(Transcribed page contents)
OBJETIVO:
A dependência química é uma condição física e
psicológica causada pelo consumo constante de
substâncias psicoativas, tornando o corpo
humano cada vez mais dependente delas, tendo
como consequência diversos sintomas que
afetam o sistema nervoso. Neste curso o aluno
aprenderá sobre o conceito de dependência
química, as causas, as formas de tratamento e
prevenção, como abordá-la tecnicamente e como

• [YOUR ASSIGNMENT]:
Every line from the one containing "como consequência diversos sintomas que" through the last line of the entries should be output exactly; nothing else belongs in the reply.

• [TASK RESPONSE]:
como consequência diversos sintomas que
afetam o sistema nervoso. Neste curso o aluno
aprenderá sobre o conceito de dependência
química, as causas, as formas de tratamento e
prevenção, como abordá-la tecnicamente e como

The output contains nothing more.